Select individuals who know you well. DeCarlo said a good rule of thumb for a reference is "someone who can talk to how you are professionally in the workplace, and ideally those are former bosses." Ivey cautioned against selecting references just because they have impressive titles but don't know you well. A seasoned recruiter will "see right through that," Ivey said.
Tailor your references to the job. DeCamp, a Chicago-based regional director for Manpower Professional, said it's important to select different references to speak to your different skill sets, and use them according to the job you're pursuing. For example, have one reference who can talk about your ability to work on a team, another who can testify to your stellar capacity for sales, and someone who'll vouch for your tenacity.
Avoid personal references. It's best not to list your personal physician or pastor as references, experts say. Doing so can put the employer in an awkward spot and sends the wrong signal about you-that you don't have people to objectively speak to your professional past.

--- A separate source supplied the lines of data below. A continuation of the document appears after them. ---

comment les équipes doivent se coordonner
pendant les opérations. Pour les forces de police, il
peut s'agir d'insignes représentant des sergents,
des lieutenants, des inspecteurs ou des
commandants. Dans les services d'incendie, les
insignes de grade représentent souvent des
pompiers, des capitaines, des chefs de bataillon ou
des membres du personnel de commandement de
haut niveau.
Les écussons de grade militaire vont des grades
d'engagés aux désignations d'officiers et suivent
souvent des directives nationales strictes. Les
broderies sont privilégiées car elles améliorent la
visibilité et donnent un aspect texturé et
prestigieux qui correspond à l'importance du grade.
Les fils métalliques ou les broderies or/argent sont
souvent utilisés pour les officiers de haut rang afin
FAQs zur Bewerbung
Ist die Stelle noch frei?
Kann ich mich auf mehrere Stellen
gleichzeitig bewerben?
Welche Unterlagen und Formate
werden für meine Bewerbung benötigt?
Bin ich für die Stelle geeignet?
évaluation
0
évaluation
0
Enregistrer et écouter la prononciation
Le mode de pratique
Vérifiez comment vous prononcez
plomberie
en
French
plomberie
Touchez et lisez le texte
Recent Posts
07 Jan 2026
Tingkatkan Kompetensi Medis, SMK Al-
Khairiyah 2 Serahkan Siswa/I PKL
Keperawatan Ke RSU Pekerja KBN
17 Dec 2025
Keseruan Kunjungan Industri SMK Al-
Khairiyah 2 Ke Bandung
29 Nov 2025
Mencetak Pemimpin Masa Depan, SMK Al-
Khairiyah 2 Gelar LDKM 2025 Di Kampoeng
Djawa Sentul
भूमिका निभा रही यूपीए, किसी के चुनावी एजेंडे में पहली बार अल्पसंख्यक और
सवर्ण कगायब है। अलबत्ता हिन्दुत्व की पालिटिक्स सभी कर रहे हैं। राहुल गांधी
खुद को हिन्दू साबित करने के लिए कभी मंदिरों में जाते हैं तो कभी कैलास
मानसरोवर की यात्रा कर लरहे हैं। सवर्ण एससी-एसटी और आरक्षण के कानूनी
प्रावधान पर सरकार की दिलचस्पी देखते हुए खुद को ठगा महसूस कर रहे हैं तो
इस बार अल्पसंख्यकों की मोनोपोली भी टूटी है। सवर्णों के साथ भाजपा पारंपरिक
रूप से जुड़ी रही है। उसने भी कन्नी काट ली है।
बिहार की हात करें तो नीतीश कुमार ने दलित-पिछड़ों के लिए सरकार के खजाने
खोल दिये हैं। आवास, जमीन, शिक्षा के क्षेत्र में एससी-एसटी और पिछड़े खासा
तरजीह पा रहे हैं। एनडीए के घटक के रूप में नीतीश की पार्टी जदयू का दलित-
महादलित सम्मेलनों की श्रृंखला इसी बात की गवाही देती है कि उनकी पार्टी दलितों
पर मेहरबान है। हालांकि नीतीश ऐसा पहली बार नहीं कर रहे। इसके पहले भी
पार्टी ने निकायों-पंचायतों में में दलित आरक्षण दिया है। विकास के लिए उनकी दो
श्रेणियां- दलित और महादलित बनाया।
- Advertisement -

Stay in touch with your references. It's important to talk to your references before you submit their names to a potential employer, experts say. Ivey, a career counselor based in the Boston area, said it's best to get assurance from an individual that he or she is comfortable speaking on your behalf. If he or she has reservations for some reason, it's better for you to hear about them than a potential employer, she said. Also, be sure you have your references' current contact information.
What is the proper format for your reference list? How many references should you include?
Keep your reference list format to two or three references. "Three is what most companies are looking for," DeCarlo said. Listing more references than that doesn't necessarily give you a leg up, she said, and listing too many names may overwhelm an employer. A format for a reference page of a resume should be clean and simple.
Be selective. In handing over references, DeCamp said, remember you're interviewing the employer as much as they're interviewing you. Collect information from the employer first, so you can target who your references will be, she said.
Further tips for resume reference pages.
Expect the unexpected. "References will be done on you without your ever knowing it. Everyone knows everybody else nowadays, so if I want to check you out I will e-mail somebody asking for their opinion of you and I'll never tell you about that," said Kenny, the Melville, Long Island-based chief career officer at Adecco Group North America. Resume reference pages may be used at any point in the interview process.
Respect your references! Be aware that your references are sacrificing time and effort to help you.